Find the local maximum and local minimum of the function. f(x) = x^3 − 12x^2 − 27x + 7

dy/dx = 3x^2 - 24x - 27

= 0 for a max/min

divide by 3
x^2 - 8x - 9 = 0
it factors nicely ...
(x-9)(x+1) = 0
x = 9 or x = -1

f(9) = .....
f(-1) = ....

take over.

this confirms our work
http://www.wolframalpha.com/input/?i=plot+f%28x%29+%3D+x%5E3+%E2%88%92+12x%5E2+%E2%88%92+27x+%2B+7

Those are the answers I got that I thought were wrong, but the online assignment wanted the value of f(9)=-479 and f(-1)=21, not 9 and -1. Thank you!

exactly.

I left it up to you to finish the problem.
Oh well ....

f(9) = 9^3 - 12(9)^2 - 27(9) + 7
= -479

etc for f(-1) = 21

btw, I also did your other very long question.

Did you look at it ?

To find the local maximum and local minimum of a function, we need to find the critical points of the function. A critical point is a point on the function where its derivative is either zero or does not exist.

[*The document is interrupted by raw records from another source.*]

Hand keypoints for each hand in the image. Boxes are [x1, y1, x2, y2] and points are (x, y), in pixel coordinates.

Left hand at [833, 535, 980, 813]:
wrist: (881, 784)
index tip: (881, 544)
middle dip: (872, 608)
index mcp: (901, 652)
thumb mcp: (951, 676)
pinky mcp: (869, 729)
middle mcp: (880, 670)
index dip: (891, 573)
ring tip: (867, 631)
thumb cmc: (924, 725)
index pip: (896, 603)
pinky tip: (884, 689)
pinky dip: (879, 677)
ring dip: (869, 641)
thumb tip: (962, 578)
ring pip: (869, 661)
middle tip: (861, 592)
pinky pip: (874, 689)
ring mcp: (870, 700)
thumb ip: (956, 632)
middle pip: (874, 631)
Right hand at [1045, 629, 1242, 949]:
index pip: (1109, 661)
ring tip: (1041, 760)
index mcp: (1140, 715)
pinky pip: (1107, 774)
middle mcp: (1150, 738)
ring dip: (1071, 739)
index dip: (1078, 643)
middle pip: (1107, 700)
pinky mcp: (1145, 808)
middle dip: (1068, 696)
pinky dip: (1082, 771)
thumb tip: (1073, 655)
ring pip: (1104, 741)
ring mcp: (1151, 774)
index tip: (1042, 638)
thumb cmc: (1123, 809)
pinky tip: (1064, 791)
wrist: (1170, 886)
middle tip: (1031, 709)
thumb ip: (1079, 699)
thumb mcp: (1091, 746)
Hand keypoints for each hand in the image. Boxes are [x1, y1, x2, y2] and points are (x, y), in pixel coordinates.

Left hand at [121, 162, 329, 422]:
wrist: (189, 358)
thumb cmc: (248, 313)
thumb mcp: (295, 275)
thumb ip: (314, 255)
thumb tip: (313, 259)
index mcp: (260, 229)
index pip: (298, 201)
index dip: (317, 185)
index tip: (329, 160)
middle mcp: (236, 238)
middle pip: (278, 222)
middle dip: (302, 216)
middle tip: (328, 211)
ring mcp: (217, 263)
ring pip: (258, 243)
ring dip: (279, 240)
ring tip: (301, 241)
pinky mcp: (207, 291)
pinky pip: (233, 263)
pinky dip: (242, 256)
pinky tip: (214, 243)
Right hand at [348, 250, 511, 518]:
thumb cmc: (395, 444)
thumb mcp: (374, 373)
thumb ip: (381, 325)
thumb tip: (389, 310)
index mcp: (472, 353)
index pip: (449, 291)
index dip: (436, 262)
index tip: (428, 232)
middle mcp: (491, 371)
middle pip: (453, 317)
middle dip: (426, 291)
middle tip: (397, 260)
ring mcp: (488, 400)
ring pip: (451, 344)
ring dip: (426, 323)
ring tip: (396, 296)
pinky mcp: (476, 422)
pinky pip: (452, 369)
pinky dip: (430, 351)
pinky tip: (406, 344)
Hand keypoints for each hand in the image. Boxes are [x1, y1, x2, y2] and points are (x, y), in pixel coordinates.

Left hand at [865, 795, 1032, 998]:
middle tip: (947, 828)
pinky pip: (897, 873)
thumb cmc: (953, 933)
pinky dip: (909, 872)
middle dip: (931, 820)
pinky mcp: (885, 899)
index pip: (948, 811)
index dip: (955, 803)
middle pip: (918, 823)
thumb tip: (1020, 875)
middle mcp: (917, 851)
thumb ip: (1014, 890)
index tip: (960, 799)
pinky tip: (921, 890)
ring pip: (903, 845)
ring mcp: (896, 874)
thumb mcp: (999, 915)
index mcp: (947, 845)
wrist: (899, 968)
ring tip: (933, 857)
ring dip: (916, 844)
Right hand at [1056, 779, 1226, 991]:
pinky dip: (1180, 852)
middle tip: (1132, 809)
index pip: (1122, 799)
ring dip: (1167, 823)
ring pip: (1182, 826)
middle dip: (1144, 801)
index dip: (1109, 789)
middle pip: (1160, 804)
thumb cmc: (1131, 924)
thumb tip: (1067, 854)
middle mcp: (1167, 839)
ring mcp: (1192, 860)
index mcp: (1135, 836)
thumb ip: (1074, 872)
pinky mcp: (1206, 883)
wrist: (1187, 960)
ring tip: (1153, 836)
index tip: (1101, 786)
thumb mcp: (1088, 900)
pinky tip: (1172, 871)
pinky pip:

We can find the critical points by following these steps:

Step 1: Find the derivative of the function.
f'(x) = 3x^2 - 24x - 27

Step 2: Set f'(x) equal to zero and solve for x to find potential critical points.
3x^2 - 24x - 27 = 0

Step 3: Solve the quadratic equation to find the values of x.
Using the quadratic formula: x = (-b ± sqrt(b^2 - 4ac)) / (2a)
In this case, a = 3, b = -24, and c = -27.
x = (-(-24) ± sqrt((-24)^2 - 4*3*(-27))) / (2*3)
x = (24 ± sqrt(576 + 324)) / 6
x = (24 ± sqrt(900)) / 6
x = (24 ± 30) / 6
x = (24 + 30) / 6 or x = (24 - 30) / 6
x = 54 / 6 or x = -6 / 6
x = 9 or x = -1

Step 4: Determine if these critical points are local maximum or local minimum.
To determine this, we can use the second derivative test.
f''(x) = 6x - 24

For x = 9:
f''(9) = 6(9) - 24 = 54 - 24 = 30
Since f''(9) > 0, the function has a local minimum at x = 9.

For x = -1:
f''(-1) = 6(-1) - 24 = -6 - 24 = -30
Since f''(-1) < 0, the function has a local maximum at x = -1.

Therefore, the local maximum is at x = -1, and the local minimum is at x = 9.